Byron Calame, the New York Times's Public Editor, waffles that he still thinks the decision to expose or not expose the SWIFT program was a close call. How he could arrive at that conclusion is a complete mystery to me.

At the outset he admits he never had any reason to think the program was illegal, either in the United States or overseas. In fact, I haven’t seen anything by anyone that cites any law or regulation that suggests the surveillance was illegal. I have seen uninformed speculation that the surveillance must have been illegal because it had to violate privacy, but without any information or evidence of how privacy was violated.

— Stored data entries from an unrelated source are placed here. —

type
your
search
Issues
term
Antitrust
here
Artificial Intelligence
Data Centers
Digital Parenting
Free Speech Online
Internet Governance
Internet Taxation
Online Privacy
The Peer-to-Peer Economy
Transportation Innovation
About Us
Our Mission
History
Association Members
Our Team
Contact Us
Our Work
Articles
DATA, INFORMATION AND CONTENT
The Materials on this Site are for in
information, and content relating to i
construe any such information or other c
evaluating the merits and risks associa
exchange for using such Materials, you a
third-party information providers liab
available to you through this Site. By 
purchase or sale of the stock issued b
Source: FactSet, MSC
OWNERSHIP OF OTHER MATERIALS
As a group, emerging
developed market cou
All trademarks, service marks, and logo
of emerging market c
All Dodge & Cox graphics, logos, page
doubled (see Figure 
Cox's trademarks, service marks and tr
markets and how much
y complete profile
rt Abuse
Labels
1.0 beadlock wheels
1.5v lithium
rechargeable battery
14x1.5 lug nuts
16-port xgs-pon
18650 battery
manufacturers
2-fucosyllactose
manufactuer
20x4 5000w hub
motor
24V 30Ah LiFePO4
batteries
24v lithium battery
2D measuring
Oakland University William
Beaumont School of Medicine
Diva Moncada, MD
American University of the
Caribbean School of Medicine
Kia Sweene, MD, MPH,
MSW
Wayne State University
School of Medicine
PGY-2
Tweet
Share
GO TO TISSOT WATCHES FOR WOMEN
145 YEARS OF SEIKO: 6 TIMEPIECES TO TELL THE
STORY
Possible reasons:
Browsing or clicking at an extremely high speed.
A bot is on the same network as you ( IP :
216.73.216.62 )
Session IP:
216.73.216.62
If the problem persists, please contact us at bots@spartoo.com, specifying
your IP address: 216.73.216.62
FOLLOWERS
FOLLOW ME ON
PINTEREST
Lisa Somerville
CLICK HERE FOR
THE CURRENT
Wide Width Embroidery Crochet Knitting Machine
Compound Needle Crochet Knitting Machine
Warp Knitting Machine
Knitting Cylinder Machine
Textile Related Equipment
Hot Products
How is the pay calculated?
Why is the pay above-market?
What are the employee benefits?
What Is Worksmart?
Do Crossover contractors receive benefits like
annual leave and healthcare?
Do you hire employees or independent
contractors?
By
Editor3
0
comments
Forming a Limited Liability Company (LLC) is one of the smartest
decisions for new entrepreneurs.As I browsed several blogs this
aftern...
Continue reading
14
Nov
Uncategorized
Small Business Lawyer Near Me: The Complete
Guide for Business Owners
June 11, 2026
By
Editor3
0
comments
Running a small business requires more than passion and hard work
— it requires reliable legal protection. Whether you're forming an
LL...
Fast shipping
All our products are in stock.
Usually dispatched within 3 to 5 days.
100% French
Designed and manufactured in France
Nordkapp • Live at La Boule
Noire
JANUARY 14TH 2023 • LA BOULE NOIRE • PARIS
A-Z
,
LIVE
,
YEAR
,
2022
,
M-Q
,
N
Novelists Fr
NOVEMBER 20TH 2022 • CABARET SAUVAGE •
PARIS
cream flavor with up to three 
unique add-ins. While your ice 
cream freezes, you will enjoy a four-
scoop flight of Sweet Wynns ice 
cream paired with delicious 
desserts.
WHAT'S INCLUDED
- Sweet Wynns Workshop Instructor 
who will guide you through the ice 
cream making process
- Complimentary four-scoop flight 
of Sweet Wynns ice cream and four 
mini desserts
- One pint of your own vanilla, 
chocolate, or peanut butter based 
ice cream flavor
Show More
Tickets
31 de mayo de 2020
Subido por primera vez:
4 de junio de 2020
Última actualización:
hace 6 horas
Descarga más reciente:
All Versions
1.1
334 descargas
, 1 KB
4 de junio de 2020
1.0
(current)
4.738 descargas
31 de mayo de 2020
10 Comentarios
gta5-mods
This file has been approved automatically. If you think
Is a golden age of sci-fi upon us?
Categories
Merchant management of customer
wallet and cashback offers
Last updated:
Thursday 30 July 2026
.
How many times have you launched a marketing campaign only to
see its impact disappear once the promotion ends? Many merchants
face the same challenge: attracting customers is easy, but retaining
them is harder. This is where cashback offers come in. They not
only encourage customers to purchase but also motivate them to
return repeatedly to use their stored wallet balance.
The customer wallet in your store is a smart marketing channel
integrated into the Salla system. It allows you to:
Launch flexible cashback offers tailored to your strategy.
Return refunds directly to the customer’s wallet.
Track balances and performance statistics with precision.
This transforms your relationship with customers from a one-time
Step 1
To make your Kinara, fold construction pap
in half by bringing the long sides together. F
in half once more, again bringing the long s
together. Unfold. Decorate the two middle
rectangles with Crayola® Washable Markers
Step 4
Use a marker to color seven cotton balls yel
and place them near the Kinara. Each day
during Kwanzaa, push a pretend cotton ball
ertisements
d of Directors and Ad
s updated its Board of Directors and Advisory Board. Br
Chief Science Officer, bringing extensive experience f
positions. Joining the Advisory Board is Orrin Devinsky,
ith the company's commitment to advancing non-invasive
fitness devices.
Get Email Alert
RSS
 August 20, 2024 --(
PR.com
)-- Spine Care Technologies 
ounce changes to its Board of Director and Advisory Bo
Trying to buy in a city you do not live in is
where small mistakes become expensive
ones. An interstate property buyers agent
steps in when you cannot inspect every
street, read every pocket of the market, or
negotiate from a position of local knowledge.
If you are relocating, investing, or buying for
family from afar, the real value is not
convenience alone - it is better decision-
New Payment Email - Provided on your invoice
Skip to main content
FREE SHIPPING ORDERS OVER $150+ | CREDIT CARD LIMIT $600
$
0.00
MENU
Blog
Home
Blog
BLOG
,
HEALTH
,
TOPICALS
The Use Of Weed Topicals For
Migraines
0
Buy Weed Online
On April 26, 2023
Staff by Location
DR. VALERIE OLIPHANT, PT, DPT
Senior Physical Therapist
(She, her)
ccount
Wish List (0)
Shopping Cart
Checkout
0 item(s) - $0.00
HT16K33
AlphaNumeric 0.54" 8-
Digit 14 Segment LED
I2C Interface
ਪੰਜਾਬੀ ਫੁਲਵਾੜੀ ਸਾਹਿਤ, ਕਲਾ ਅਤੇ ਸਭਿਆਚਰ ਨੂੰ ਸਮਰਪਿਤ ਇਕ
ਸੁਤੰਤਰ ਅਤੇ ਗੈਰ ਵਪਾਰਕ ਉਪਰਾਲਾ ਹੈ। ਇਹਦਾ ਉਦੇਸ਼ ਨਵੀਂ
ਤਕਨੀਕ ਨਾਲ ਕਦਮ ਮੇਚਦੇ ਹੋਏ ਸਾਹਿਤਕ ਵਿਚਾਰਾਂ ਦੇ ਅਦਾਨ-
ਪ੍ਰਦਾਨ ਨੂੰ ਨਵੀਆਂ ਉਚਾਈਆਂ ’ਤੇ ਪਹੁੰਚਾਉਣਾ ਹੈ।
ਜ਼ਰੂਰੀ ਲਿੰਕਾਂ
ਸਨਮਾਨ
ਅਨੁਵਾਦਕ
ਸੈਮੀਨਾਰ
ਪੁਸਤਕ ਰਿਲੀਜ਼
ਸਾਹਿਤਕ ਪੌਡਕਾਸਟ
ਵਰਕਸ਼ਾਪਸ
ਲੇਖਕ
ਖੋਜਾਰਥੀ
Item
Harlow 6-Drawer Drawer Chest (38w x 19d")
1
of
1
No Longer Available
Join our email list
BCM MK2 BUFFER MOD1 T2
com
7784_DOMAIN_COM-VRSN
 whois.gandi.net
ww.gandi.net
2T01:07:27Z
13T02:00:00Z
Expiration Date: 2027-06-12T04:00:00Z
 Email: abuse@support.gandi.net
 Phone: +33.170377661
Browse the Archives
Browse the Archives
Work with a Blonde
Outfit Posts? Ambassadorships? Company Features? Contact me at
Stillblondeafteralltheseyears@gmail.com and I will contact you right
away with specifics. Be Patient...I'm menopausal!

He admits an “… absence of any evidence that anyone’s private data had actually been misused.”

So why was it exposed?

No evidence then, none now, of illegality.

No evidence then, none now, of privacy violations.

Don’t you have to have some reason before you compromise national security?

But Mr. Calame admits a very strange thing. He admits that he did it because of “vicious criticism” of the New York Times by the Bush administration.

How gallingly unprofessional can you get?

I won’t go into the Bush Administration criticism that must have set him off. Power Line has already done that masterfully. Suffice to say, it doesn’t seem sufficient to excuse sabotaging the war on terrorism.

I am outraged and dismayed that an editor of the New York Times could rationalize a decision that impedes our ability to identify and track terrorists because of his pique at being criticized.

I thought professional journalists would be above such petty vengefulness. Mr. Calame treated this serious national security matter the way a child on the playground reacts to an insult.

And he still doesn’t seem to understand that he effed up.